**TASK INPUTS**
----------
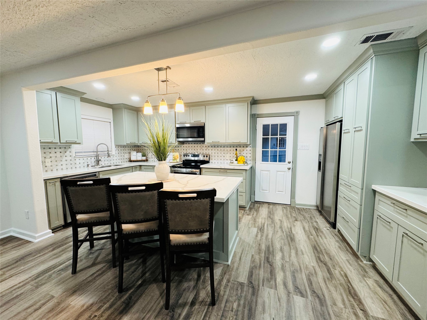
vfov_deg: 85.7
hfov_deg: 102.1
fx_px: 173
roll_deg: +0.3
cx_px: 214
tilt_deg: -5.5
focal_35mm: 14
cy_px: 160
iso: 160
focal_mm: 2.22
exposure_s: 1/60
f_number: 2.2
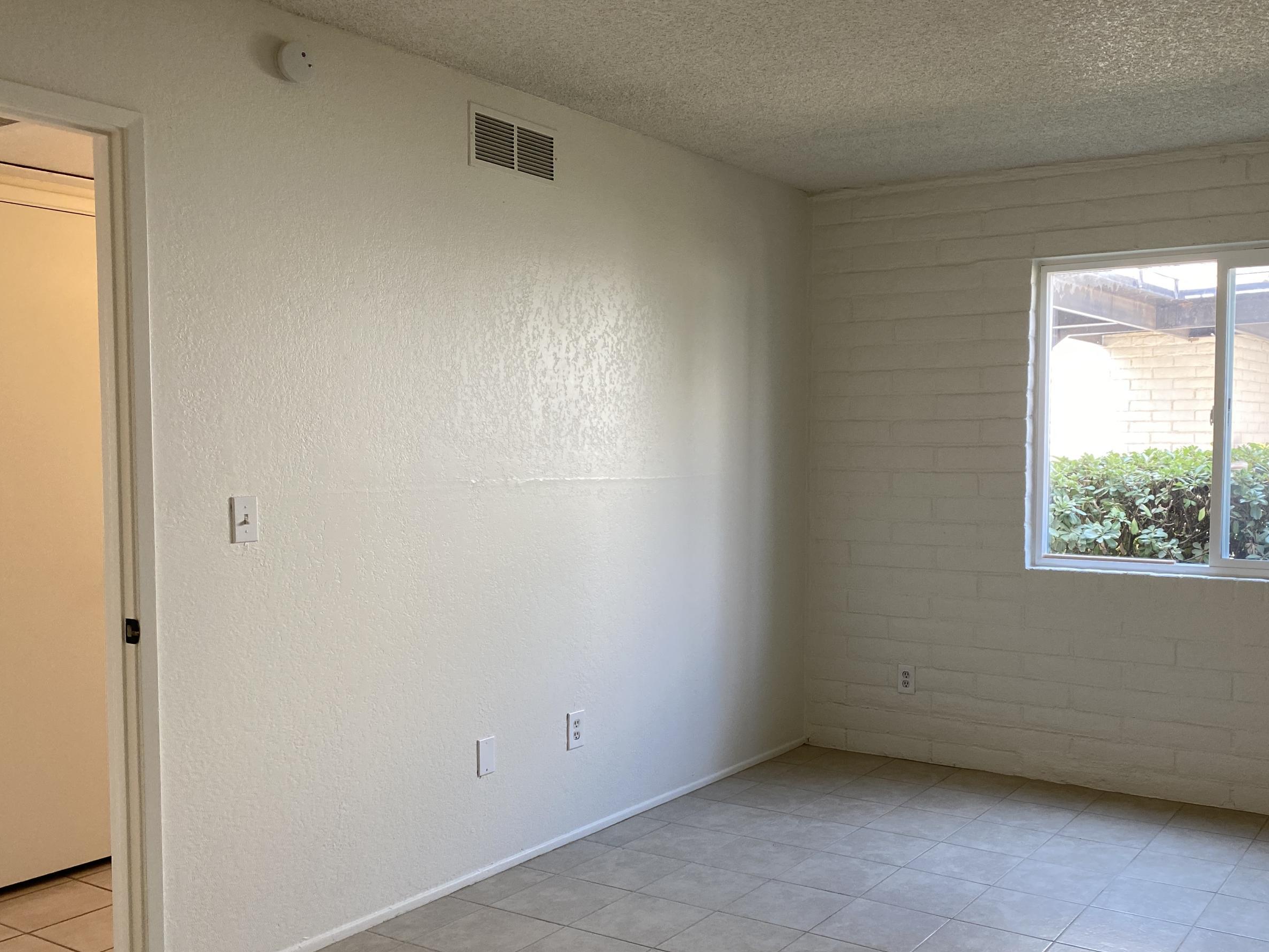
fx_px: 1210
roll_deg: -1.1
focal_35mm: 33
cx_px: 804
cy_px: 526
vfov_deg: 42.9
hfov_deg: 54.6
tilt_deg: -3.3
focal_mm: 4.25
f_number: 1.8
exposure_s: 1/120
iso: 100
----------
**TASK ITEM**
No line before the one with "hfov_deg: 54.6" belongs in the answer; copy that line and the rest of the records exactly.

**RESPONSE**
hfov_deg: 54.6
tilt_deg: -3.3
focal_mm: 4.25
f_number: 1.8
exposure_s: 1/120
iso: 100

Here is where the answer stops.